===== Document passage
- Born: Vickyani Carbonell Cuevas 2002 (age 23–24) Bayamón, Puerto Rico
- Education: Graduate in Marketing
- Beauty pageant titleholder
- Title: Miss Grand Puerto Rico 2026
- Major competitions: Miss Universe Puerto Rico 2026 (Top 15); Miss Grand International 2026 (TBD);

= Vicky Carbonell =

Puerto Rican singer and beauty pageant titleholder

Vickyani Carbonell Cuevas (born 2002), professionally known as Vicky Carbonell, is a Puerto Rican singer, performer, model, and beauty pageant titleholder who was appointed as Miss Grand Puerto Rico 2026. She will represent Puerto Rico at the Miss Grand International 2026 pageant in Thailand.

== Early life and career ==
Carbonell was born and raised in Bayamón, Puerto Rico. She later pursued higher education and graduated with a bachelor's degree in marketing.

Before her venture into national beauty pageants, Carbonell initially gained public recognition in Puerto Rico as a television personality and singer through her participation in the popular reality singing competition show, Objetivo Fama.
==========
===== Recorded data
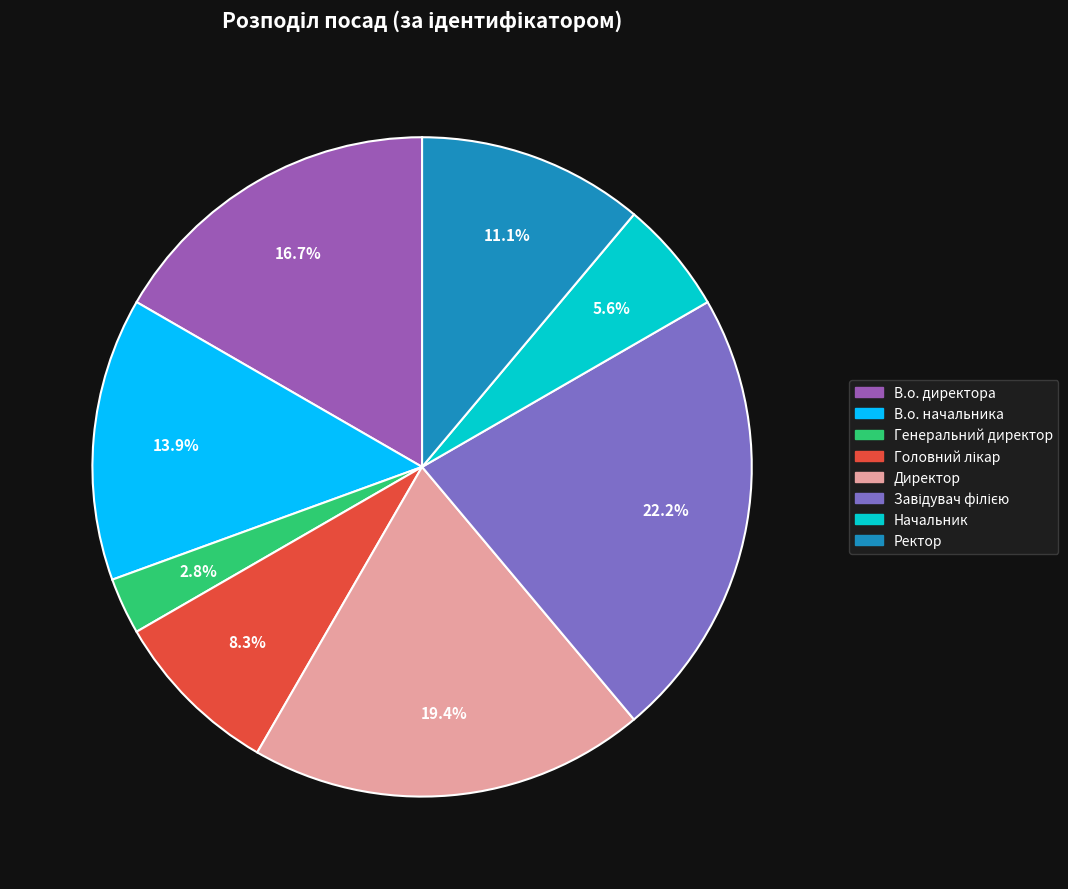

Do В.о. начальника and Директор together represent more than half of the pie?

No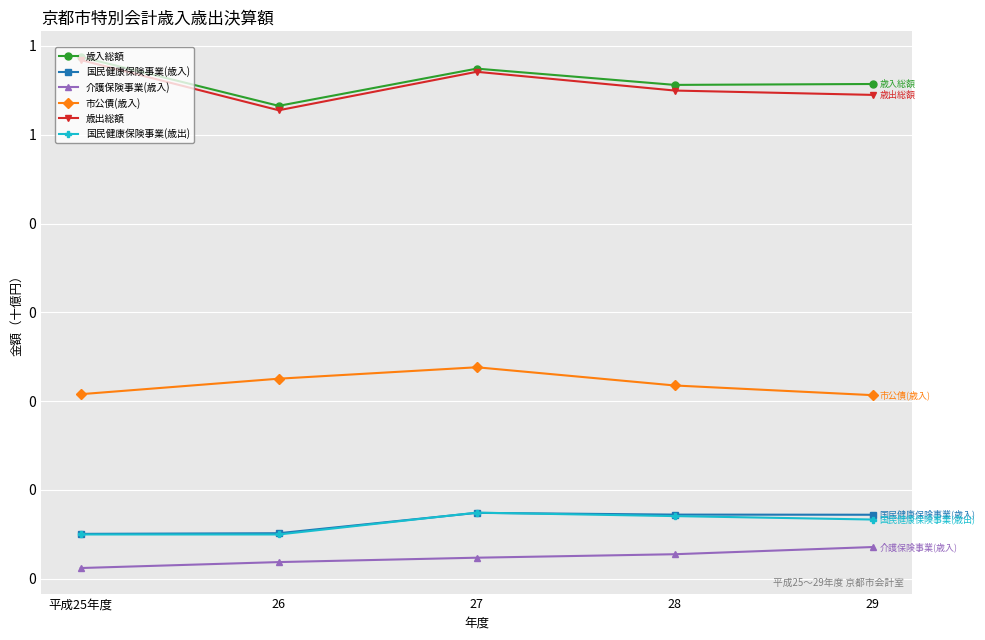

What is the label of the 5th point from the right?

平成25年度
==========
■ Your goal ■
Continue the Vicky Carbonell biography from its last sentence.

■ Solved problem ■
== Pageantry ==
=== Miss Universe Puerto Rico 2026 ===
Carbonell entered the Miss Universe Puerto Rico 2026 pageant, where she was selected to represent the municipality of Toa Baja. At the final competition, she placed in the Top 15.

=== Miss Grand Puerto Rico 2026 ===
In September 2026, the Nuestra Belleza Puerto Rico organization officially announced the appointment of Carbonell as Miss Grand Puerto Rico 2026. As the titleholder, she will travel to Thailand to represent Puerto Rico at the Miss Grand International 2026 global pageant later that year.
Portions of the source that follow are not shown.